[Stored items]
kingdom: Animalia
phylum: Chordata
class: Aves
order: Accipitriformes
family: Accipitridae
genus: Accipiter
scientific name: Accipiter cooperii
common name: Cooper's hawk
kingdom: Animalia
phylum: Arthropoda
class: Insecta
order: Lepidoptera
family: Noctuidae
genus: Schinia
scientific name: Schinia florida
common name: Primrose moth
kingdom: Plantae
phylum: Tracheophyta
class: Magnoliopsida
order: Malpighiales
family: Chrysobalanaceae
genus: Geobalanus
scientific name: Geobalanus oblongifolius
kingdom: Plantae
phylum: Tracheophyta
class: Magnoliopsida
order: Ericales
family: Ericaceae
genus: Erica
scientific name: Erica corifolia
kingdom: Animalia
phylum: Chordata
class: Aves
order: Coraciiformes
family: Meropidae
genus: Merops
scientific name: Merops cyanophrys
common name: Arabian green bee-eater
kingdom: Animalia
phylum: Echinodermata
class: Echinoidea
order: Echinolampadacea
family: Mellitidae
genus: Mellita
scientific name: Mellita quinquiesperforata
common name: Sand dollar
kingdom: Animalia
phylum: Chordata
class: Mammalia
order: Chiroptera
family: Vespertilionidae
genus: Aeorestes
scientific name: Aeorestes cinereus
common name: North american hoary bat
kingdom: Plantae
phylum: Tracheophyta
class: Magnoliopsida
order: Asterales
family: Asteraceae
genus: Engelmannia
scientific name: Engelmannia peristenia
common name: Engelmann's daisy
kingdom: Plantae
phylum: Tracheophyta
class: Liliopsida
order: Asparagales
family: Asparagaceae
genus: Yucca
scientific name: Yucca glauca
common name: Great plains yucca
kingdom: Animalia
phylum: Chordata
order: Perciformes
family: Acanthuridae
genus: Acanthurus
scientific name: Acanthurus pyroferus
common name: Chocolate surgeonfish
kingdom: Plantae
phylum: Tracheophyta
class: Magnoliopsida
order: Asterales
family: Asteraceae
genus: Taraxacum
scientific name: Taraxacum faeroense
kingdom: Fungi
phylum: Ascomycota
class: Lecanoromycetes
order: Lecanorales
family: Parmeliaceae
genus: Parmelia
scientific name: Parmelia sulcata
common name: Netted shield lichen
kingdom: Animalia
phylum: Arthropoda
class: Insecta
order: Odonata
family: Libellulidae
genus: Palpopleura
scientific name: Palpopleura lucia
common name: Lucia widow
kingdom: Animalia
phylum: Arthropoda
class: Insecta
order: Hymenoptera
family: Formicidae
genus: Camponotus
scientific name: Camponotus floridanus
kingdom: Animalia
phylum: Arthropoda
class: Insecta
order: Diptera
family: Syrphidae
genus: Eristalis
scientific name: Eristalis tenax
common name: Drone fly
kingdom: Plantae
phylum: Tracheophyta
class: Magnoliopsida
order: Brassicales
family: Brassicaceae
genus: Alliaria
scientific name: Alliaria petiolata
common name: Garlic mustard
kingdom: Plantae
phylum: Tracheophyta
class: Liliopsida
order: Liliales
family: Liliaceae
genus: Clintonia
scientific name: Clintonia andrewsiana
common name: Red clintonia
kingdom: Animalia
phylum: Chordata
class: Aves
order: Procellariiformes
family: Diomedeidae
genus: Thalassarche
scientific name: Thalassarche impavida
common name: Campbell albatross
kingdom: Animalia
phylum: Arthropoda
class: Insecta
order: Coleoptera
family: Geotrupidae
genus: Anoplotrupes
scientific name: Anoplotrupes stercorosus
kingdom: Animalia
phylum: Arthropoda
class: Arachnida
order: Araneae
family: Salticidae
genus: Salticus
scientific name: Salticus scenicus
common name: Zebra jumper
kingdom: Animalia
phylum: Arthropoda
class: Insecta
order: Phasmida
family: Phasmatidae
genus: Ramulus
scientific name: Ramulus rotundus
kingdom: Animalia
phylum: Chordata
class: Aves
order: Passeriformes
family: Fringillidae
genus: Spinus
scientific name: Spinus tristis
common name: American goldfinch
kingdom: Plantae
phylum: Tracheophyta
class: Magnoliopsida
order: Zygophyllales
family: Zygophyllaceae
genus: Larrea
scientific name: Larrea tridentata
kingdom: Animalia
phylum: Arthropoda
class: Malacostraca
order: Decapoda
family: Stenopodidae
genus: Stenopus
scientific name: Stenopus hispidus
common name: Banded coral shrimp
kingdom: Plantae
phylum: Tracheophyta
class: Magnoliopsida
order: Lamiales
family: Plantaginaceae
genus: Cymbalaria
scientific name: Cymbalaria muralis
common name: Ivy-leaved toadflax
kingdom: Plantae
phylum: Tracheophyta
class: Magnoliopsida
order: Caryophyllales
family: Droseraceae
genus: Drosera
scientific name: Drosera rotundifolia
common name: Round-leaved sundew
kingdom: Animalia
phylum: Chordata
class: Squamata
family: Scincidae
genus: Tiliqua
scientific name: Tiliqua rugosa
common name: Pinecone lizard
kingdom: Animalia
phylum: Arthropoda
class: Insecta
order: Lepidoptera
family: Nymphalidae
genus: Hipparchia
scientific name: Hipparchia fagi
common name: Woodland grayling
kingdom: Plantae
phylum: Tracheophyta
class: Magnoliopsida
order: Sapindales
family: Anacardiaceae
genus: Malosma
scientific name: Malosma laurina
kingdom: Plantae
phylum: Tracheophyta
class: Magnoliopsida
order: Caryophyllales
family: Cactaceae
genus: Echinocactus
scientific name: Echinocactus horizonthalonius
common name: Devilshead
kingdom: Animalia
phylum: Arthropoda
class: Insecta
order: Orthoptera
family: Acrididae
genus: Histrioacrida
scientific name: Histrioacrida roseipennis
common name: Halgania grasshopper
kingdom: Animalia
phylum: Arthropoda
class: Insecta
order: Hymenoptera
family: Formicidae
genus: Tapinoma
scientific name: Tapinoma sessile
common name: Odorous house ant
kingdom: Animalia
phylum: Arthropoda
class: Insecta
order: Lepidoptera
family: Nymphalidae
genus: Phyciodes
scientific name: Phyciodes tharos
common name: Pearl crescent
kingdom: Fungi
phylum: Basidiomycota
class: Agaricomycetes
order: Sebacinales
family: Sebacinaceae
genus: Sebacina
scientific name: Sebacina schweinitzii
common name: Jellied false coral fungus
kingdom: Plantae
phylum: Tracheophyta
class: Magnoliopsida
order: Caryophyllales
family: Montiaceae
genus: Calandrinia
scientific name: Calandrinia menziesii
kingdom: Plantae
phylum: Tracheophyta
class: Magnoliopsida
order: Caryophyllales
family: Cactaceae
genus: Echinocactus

- Task directions -
Please copy out, word for word, the lines from the one containing "scientific name: Alliaria petiolata" to the one containing "common name: Pinecone lizard", including both of those lines.

- Reply -
scientific name: Alliaria petiolata
common name: Garlic mustard
kingdom: Plantae
phylum: Tracheophyta
class: Liliopsida
order: Liliales
family: Liliaceae
genus: Clintonia
scientific name: Clintonia andrewsiana
common name: Red clintonia
kingdom: Animalia
phylum: Chordata
class: Aves
order: Procellariiformes
family: Diomedeidae
genus: Thalassarche
scientific name: Thalassarche impavida
common name: Campbell albatross
kingdom: Animalia
phylum: Arthropoda
class: Insecta
order: Coleoptera
family: Geotrupidae
genus: Anoplotrupes
scientific name: Anoplotrupes stercorosus
kingdom: Animalia
phylum: Arthropoda
class: Arachnida
order: Araneae
family: Salticidae
genus: Salticus
scientific name: Salticus scenicus
common name: Zebra jumper
kingdom: Animalia
phylum: Arthropoda
class: Insecta
order: Phasmida
family: Phasmatidae
genus: Ramulus
scientific name: Ramulus rotundus
kingdom: Animalia
phylum: Chordata
class: Aves
order: Passeriformes
family: Fringillidae
genus: Spinus
scientific name: Spinus tristis
common name: American goldfinch
kingdom: Plantae
phylum: Tracheophyta
class: Magnoliopsida
order: Zygophyllales
family: Zygophyllaceae
genus: Larrea
scientific name: Larrea tridentata
kingdom: Animalia
phylum: Arthropoda
class: Malacostraca
order: Decapoda
family: Stenopodidae
genus: Stenopus
scientific name: Stenopus hispidus
common name: Banded coral shrimp
kingdom: Plantae
phylum: Tracheophyta
class: Magnoliopsida
order: Lamiales
family: Plantaginaceae
genus: Cymbalaria
scientific name: Cymbalaria muralis
common name: Ivy-leaved toadflax
kingdom: Plantae
phylum: Tracheophyta
class: Magnoliopsida
order: Caryophyllales
family: Droseraceae
genus: Drosera
scientific name: Drosera rotundifolia
common name: Round-leaved sundew
kingdom: Animalia
phylum: Chordata
class: Squamata
family: Scincidae
genus: Tiliqua
scientific name: Tiliqua rugosa
common name: Pinecone lizard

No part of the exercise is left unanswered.